Je lui répondais d'un hochement de tête et laissai le silence nous envelopper.

-Je peux te poser une ou deux questions un peu personnelles ? Tu n'es pas obligé d'y répondre.

-Vas-y.

Elle marqua une pause qui m'inquiéta sur le sujet qu'elle souhaitait aborder.

-Qu'est-ce qu'il s'est passé après que tu … te sois fait capturé ?

Je n'en revenais pas qu'elle souhaite parler de ce sujet en particulier, encore plus maintenant.

-Je ne veux pas en parler.

-D'accord. C'est juste que … je voulais savoir pourquoi … enfin si tu détestais les humains à cause d'eux maintenant.

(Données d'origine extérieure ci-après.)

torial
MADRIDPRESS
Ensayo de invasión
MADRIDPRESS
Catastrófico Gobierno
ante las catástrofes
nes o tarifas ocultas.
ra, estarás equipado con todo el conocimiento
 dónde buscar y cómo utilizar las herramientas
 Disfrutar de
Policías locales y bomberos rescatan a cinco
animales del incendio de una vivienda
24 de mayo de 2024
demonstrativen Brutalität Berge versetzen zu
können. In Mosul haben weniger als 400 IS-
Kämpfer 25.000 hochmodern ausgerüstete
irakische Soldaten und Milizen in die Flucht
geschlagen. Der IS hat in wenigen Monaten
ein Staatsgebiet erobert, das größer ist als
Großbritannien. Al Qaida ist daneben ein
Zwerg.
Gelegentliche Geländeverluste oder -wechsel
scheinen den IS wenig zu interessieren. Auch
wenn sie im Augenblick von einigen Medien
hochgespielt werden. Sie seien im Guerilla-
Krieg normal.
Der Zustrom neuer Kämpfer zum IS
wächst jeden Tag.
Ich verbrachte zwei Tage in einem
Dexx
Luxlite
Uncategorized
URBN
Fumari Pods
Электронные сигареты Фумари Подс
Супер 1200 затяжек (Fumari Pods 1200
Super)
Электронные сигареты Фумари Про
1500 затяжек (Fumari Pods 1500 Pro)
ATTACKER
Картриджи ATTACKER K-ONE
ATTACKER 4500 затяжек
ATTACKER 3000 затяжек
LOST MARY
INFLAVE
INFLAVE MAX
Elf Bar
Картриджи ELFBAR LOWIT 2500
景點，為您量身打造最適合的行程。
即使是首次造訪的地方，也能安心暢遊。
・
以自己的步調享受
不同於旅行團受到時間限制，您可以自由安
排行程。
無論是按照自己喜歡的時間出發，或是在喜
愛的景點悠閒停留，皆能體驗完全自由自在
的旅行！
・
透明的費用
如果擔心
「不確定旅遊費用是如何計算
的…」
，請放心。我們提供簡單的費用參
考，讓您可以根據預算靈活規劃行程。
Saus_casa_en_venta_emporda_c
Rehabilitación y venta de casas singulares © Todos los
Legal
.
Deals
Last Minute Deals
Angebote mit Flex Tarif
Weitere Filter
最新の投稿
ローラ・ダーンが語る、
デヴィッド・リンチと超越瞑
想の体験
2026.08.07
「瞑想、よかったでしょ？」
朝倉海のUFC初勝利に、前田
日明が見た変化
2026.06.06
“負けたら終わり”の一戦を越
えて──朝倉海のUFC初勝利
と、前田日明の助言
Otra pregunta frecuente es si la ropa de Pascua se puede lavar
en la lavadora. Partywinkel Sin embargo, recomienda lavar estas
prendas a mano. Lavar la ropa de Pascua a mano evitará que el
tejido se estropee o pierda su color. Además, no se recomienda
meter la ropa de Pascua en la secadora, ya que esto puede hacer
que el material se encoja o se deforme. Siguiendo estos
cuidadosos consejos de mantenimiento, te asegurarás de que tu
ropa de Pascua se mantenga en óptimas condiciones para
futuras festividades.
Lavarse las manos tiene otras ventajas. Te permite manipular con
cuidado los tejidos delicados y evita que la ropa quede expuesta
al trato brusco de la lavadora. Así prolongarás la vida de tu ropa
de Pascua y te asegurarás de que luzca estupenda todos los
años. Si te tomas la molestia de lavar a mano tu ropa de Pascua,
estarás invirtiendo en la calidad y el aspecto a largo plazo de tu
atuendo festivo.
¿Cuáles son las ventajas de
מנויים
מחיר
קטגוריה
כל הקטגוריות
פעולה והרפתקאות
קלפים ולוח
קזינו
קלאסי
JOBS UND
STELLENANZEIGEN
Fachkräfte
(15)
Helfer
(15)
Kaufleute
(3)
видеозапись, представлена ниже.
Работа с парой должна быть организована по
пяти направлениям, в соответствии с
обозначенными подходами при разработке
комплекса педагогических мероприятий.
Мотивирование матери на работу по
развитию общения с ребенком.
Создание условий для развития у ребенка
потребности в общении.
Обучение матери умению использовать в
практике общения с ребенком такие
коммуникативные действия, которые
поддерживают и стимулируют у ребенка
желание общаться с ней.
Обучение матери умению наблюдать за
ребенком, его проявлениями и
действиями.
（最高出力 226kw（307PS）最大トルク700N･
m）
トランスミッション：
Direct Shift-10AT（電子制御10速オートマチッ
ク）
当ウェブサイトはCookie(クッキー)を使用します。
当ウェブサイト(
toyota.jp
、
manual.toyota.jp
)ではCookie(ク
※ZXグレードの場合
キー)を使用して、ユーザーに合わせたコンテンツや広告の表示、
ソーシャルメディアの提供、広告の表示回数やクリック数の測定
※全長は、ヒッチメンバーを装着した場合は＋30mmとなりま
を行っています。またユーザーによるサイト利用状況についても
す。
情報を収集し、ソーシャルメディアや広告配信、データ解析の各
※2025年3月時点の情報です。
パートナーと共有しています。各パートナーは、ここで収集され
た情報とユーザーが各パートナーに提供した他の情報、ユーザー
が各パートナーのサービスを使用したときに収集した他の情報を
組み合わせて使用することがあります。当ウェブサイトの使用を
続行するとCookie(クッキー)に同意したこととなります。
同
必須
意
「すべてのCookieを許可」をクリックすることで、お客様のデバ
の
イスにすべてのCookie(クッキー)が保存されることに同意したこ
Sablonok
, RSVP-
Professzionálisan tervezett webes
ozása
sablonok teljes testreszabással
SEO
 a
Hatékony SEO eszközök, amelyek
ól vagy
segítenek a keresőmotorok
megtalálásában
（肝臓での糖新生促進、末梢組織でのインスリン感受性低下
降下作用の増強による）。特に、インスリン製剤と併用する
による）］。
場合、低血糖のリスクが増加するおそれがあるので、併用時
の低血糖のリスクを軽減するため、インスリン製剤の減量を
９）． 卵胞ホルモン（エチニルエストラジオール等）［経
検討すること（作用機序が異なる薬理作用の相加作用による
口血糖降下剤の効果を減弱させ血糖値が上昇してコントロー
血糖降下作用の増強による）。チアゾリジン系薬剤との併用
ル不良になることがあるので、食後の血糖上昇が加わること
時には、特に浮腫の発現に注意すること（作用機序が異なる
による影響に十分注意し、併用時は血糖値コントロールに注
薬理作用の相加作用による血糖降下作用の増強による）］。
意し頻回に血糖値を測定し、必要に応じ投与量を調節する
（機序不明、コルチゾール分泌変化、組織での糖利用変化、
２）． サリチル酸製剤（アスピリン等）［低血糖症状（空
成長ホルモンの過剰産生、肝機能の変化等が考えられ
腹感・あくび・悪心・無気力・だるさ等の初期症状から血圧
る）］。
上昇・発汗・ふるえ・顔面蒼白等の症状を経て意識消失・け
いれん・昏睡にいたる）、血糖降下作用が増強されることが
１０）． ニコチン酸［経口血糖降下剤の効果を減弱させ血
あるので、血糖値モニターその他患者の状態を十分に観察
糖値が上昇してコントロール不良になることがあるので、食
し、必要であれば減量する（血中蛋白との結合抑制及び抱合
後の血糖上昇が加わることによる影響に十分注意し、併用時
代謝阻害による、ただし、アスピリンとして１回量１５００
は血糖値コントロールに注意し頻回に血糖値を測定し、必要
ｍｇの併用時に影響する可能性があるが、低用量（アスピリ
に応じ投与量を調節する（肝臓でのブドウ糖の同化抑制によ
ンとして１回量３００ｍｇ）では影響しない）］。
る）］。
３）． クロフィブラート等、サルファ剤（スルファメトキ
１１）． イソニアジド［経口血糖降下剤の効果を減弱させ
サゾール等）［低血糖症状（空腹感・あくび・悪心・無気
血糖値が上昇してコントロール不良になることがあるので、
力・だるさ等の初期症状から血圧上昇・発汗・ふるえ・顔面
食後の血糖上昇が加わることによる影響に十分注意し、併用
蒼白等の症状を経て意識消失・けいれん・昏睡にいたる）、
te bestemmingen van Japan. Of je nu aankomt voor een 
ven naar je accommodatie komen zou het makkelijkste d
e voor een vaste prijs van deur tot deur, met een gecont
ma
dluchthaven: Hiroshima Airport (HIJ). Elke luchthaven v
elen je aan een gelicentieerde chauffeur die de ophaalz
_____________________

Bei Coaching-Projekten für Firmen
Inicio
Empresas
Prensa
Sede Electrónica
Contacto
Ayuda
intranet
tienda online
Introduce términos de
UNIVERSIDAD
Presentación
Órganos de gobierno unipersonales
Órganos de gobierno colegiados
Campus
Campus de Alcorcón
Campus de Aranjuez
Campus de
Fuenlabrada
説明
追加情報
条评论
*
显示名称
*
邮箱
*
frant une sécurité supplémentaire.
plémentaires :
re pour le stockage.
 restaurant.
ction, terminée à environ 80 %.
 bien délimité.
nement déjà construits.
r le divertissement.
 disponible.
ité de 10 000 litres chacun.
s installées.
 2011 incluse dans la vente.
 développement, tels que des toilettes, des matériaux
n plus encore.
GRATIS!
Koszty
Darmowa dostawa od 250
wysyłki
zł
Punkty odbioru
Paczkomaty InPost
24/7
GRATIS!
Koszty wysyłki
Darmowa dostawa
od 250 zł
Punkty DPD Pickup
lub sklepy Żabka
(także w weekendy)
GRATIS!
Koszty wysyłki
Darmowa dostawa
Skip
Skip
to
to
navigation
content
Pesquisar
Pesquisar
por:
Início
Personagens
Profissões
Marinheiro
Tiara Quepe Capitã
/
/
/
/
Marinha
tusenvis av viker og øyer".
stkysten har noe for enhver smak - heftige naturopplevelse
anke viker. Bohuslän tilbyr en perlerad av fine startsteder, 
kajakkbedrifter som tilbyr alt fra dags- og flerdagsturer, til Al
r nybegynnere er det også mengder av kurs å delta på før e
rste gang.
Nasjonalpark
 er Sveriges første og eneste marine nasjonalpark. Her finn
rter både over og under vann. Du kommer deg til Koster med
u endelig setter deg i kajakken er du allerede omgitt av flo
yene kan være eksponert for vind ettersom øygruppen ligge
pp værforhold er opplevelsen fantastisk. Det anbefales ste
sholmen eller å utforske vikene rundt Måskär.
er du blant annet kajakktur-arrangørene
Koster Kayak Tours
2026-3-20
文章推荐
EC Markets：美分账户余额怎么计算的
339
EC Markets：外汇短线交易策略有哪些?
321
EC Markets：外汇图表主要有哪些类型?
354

-C'est une réponse compliqué à répondre. dis-je avant de réfléchir. Le fait de passer de l'autre côté m'a donné un point de vue totalement différent. Je dois avouer … que les humains me font peur. Pas ceux que je connais bien entendu, mais j'appréhende chaque nouvelle rencontre.

-Tu n'as plus peur des Pokémons alors ?

-Je ne dirais pas non, mais un Pokémon ne peut pas en cacher un autre si tu vois ce que je veux dire. Il ne peut pas non plus … me priver de ma liberté. À cause de ça, les humains sont bien plus terrifiants.

-C'est très intéressant ce que tu dis. Je ne voyais pas les choses sous cet angle.

-Je te rassure moi non plus.

-Maintenant j'ai encore plus de questions, c'est malin.

Au moins cela lui changeait les idées, elle semblait moins triste.

-Sur les rapports entre espèces ?

-Et pas que ! Tu as la chance de pouvoir les comprendre, je trouve ça déjà énorme ! La barrière de la langue est un véritable mur. Je me demande comment ils peuvent se comprendre entre eux aussi.

-Je ne peux pas te répondre. Je les entends parler comme toi et moi.

-C'était direct ou progressif ? fit-elle très insistante.

-Tu prévois de faire une thèse là-dessus ? rigolai-je.

-Pourquoi pas. Oh !

Je me tournais vers elle ne comprenant pas ce qu'il l'avait fait sursauter. Elle me fixait avec des yeux brillants, elle devait se retenir de pleurer mais pourtant elle souriait. Je n'y comprenais décidément plus rien.

-Je n'avais pas réalisé jusqu'ici mais, tout ça a dû définitivement clore mes fiançailles !

-Car tu étais toujours promise à ce connard ?

-Histoire de famille. se justifia-t-elle en se levant.

-Si je comprends bien, tu ne l'aimais pas ?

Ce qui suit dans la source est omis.